Вырвал из раздумий скрип петель. Не успел я обернуться, как на меня налетела Таня, практически навзрыд плача, уткнувшись в моё плечо.

– Ты живой… Я так боялась… Ты живой… – повторяла она. Дела были совсем плохи. Я обнял её совсем худенькое тело – майка висела как на вешалке, а летние шорты были утянуты до предела на узкой талии, мне показалось, что моё запястье больше в обхвате, чем её пояс. – Ты был на грани… Я совсем отчаялась…

– Спасибо тебе, – только и смог выдавить из себя. Слова перелётными птицами выпорхнули из моей головы. – Чувствую себя хорошо… Только хочется есть, как и тебе бы не мешало. Совсем исхудала!

– Мелочи жизни, – утирая слёзы, отмахнулась Таня. Взяла меня за руку и потащила в дом. Усадила за стол, одним движением смахнула мусор в ведро. Остальное скинула на тумбы, подняла люк погреба, чем-то шурша, через минуту показалась рука с пакетом, я подскочил и принял его, потом вылезла Таня. Довольная, как слон. Не понимаю, откуда у неё силы что-то делать в таком состоянии?

– Таня, что я пропустил? Расскажи мне всё…

Всё так же стоя спиной у секции бывшего кухонного гарнитура, она перестала открывать банки и коробки, немного постояла недвижимо и более размеренно продолжила. Негромко и печально начала говорить.

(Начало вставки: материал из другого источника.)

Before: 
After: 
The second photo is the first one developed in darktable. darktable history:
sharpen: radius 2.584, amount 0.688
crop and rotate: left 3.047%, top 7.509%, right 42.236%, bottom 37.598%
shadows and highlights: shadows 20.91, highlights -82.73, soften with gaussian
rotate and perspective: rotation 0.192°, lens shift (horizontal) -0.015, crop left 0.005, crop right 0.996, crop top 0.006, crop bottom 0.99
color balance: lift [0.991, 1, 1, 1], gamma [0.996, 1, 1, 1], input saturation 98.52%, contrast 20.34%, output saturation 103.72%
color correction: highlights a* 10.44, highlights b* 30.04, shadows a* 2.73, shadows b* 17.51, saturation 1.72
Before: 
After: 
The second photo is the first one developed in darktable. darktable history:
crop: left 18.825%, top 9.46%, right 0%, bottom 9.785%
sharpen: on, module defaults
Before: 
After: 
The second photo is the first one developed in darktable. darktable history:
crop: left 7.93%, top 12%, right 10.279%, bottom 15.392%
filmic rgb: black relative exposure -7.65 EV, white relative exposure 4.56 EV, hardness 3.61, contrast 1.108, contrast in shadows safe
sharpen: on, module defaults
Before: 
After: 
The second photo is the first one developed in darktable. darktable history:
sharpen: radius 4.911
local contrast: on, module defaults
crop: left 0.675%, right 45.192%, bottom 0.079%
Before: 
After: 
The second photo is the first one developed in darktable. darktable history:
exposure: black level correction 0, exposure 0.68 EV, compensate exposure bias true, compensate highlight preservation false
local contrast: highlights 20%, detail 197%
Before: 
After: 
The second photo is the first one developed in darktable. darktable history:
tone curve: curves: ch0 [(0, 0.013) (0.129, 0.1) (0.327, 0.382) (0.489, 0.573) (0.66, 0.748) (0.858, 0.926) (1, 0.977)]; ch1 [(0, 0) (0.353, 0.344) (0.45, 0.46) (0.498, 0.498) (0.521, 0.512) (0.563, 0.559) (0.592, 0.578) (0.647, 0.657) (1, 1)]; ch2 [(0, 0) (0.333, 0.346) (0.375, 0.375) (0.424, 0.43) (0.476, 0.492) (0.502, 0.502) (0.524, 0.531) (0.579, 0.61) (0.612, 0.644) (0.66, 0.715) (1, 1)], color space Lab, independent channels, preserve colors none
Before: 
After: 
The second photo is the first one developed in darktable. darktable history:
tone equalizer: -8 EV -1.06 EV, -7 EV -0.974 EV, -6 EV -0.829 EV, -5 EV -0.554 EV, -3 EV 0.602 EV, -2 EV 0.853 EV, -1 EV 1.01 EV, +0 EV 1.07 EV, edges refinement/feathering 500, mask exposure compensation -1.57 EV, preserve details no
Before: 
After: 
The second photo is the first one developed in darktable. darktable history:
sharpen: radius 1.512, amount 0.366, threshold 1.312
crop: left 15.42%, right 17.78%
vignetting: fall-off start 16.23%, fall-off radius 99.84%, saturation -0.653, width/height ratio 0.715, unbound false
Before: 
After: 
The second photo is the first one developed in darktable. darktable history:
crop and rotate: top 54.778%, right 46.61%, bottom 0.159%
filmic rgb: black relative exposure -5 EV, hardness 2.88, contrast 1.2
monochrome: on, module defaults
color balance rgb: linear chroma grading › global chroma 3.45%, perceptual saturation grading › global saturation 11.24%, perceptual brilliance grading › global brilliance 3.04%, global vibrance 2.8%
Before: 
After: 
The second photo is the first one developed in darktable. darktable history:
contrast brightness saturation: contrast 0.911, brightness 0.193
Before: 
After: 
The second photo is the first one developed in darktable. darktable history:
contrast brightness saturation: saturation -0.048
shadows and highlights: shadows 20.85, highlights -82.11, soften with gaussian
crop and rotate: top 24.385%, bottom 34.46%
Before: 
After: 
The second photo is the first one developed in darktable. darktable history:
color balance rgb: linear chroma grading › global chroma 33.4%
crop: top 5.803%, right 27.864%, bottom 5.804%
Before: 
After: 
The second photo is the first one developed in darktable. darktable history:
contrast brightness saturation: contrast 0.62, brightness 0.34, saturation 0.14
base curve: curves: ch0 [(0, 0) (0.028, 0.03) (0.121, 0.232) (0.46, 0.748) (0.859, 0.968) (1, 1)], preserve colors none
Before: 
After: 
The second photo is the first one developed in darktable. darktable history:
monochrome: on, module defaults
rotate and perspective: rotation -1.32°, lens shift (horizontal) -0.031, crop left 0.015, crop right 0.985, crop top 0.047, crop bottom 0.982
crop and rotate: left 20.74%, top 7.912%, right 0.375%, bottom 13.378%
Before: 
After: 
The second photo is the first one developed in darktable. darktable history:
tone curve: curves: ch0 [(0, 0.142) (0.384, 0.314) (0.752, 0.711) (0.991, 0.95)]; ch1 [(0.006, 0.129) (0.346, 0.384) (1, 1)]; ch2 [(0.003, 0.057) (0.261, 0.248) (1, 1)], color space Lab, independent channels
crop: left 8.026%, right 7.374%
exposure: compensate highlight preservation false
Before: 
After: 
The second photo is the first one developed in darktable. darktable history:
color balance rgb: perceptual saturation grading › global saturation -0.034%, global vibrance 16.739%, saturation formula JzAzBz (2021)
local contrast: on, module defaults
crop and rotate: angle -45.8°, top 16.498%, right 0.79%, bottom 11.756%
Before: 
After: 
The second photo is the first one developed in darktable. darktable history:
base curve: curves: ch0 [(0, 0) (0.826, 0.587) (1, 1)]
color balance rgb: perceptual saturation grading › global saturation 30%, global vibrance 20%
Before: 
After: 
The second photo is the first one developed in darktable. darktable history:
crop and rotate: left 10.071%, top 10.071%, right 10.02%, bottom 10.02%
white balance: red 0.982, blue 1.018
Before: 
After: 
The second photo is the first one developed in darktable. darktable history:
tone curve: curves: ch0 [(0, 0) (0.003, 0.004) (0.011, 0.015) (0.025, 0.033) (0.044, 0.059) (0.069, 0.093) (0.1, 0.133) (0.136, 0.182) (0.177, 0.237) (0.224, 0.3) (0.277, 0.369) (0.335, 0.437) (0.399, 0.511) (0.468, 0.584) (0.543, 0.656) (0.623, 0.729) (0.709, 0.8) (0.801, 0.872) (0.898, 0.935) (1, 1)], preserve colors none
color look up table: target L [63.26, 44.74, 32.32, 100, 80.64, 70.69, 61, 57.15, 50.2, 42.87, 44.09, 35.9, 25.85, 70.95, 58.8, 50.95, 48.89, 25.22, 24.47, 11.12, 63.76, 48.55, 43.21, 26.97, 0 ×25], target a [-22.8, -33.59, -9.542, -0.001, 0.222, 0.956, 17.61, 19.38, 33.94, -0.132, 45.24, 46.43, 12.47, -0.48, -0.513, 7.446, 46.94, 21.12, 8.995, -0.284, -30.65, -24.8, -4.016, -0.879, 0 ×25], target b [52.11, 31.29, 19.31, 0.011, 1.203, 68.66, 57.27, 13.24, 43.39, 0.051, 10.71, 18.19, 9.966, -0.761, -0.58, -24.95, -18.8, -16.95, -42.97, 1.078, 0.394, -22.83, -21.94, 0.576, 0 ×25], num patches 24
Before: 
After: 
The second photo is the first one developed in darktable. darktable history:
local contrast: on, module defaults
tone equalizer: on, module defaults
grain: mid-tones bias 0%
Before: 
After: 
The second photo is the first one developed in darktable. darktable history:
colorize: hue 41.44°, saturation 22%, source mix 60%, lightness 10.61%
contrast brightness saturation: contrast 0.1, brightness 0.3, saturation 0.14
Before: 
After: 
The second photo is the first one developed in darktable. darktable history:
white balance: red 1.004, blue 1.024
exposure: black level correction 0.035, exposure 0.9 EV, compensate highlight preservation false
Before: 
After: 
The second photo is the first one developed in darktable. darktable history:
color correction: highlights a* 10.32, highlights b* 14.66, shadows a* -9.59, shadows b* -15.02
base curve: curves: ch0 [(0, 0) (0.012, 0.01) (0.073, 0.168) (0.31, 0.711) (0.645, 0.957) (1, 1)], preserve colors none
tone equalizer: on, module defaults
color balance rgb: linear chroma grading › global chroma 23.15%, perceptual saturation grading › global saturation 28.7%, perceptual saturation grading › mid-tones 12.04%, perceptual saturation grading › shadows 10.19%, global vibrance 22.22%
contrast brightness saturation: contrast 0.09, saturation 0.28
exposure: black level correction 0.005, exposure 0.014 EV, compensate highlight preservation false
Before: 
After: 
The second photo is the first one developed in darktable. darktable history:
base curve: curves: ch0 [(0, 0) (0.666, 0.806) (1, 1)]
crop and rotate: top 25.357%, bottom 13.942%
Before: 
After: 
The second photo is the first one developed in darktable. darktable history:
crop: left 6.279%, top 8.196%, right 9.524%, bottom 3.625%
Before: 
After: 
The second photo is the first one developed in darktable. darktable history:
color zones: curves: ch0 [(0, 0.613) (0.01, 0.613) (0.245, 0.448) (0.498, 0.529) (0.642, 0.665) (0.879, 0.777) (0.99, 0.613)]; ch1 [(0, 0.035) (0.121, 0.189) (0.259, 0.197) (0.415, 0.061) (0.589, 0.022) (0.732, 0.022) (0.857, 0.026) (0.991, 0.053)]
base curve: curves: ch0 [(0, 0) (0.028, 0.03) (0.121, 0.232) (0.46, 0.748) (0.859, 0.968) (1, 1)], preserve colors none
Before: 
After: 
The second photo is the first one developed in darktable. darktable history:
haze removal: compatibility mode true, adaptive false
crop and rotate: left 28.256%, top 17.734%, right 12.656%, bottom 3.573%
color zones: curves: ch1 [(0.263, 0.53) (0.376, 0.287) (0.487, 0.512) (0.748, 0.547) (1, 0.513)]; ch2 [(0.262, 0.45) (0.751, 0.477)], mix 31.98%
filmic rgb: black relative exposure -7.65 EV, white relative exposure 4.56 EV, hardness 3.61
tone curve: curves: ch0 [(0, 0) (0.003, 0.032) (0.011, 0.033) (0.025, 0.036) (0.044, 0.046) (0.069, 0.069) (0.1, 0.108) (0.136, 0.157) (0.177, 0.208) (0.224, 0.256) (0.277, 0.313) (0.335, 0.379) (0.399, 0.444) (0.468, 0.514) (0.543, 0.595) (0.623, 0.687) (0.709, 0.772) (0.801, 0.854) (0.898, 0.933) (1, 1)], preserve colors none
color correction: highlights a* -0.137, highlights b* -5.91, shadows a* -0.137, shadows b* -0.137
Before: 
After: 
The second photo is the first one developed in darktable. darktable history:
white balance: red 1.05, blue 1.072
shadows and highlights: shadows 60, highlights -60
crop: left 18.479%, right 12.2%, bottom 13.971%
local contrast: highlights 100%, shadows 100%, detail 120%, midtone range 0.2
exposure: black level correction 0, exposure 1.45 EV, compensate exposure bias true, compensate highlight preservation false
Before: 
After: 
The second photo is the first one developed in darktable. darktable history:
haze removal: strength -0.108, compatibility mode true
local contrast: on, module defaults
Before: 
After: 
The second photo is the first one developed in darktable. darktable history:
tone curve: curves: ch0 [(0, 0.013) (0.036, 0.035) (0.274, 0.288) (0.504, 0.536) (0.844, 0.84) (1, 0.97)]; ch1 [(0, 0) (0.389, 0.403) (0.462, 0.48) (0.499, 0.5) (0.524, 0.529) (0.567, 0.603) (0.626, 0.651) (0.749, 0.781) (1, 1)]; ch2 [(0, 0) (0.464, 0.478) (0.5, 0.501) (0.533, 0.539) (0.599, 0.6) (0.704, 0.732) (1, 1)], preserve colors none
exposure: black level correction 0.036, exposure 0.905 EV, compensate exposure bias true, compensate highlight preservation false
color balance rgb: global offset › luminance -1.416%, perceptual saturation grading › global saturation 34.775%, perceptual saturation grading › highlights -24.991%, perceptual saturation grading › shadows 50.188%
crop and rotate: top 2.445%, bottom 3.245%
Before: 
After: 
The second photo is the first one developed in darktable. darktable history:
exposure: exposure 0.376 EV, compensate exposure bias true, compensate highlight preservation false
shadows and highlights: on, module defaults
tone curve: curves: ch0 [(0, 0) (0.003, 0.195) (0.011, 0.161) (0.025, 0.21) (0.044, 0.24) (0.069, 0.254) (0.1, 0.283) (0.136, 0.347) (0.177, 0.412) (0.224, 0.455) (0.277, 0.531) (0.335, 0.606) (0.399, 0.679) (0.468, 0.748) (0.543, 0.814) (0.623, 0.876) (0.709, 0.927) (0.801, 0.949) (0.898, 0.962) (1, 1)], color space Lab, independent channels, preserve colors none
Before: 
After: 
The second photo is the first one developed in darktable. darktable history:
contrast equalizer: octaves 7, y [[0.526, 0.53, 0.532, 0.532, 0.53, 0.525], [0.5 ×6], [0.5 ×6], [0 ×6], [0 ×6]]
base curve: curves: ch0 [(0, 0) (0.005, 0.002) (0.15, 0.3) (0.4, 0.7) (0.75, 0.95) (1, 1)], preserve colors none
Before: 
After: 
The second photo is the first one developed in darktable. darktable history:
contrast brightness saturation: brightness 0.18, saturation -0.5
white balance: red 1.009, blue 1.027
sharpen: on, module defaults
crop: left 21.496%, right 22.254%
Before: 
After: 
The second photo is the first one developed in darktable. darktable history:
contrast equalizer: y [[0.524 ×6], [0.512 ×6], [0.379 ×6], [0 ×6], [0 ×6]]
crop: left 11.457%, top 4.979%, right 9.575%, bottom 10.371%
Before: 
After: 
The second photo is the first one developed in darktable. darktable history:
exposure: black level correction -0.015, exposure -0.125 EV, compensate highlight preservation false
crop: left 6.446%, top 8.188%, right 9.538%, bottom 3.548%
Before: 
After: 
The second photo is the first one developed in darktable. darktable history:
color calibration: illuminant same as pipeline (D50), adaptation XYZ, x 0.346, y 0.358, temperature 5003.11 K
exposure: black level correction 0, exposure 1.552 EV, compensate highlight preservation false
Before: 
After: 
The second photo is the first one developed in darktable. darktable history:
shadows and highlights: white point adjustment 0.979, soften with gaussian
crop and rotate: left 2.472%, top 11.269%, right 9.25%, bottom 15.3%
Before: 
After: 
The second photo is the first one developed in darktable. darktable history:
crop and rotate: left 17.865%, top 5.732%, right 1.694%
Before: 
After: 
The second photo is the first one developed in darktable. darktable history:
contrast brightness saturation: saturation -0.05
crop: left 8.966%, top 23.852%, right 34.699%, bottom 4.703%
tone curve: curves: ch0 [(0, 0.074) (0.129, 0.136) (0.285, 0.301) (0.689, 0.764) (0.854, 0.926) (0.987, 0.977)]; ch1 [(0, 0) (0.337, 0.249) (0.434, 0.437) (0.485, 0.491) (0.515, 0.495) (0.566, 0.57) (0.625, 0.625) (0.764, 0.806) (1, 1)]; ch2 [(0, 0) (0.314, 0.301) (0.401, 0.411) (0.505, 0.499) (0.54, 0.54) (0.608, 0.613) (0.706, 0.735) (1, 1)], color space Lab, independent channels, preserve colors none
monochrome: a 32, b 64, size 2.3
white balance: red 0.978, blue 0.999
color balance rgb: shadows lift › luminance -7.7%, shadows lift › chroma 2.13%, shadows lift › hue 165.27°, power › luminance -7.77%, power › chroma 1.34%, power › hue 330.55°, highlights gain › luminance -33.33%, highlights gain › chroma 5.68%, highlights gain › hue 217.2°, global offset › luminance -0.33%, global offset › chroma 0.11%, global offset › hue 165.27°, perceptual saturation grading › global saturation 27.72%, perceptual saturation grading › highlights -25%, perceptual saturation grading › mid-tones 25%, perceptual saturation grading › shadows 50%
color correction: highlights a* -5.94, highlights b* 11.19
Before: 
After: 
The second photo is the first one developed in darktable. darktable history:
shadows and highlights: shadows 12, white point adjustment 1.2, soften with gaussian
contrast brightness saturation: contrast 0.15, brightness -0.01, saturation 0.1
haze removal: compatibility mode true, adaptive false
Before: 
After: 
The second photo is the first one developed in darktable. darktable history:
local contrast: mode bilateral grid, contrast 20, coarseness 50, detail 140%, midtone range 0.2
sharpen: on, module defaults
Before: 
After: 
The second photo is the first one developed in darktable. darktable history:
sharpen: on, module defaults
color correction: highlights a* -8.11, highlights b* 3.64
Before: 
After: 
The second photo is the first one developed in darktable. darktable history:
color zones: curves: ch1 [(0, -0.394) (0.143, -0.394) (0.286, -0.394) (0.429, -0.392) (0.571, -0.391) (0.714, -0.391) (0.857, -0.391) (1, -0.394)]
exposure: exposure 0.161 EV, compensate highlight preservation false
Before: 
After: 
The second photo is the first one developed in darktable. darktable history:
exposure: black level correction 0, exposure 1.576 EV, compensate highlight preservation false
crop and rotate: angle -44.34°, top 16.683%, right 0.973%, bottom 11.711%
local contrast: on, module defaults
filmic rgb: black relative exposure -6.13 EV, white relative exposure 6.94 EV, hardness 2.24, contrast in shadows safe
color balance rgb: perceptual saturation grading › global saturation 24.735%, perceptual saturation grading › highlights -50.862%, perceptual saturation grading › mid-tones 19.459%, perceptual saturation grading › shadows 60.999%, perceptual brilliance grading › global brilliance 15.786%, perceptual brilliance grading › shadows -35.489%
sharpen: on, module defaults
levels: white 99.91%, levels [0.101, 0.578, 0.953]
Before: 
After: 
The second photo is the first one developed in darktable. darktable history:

Я схлопотал заражение крови. То время, пока Таня бегала в первый раз за медикаментами, а я понадеялся на авось и регенерацию, сыграло злую шутку. Организму оказалось неоткуда брать энергию, и чтобы не допустить смерти от истощения, усиленная регенерация отключилась, передав всю ответственность за выздоровление на человеческую иммунную систему, которая расписалась в своей беспомощности. Таня совершила чудо, буквально воскресив меня из мёртвых. Просто даже окинув взглядом упаковки от некоторых препаратов, я знал, что их выдают только в больницах и только под роспись лечащего врача. Таня призналась, что консультировалась с подругой-терапевтом, но меня не выдала. Как Наташа смогла достать такие лекарства – для меня была вселенская тайна.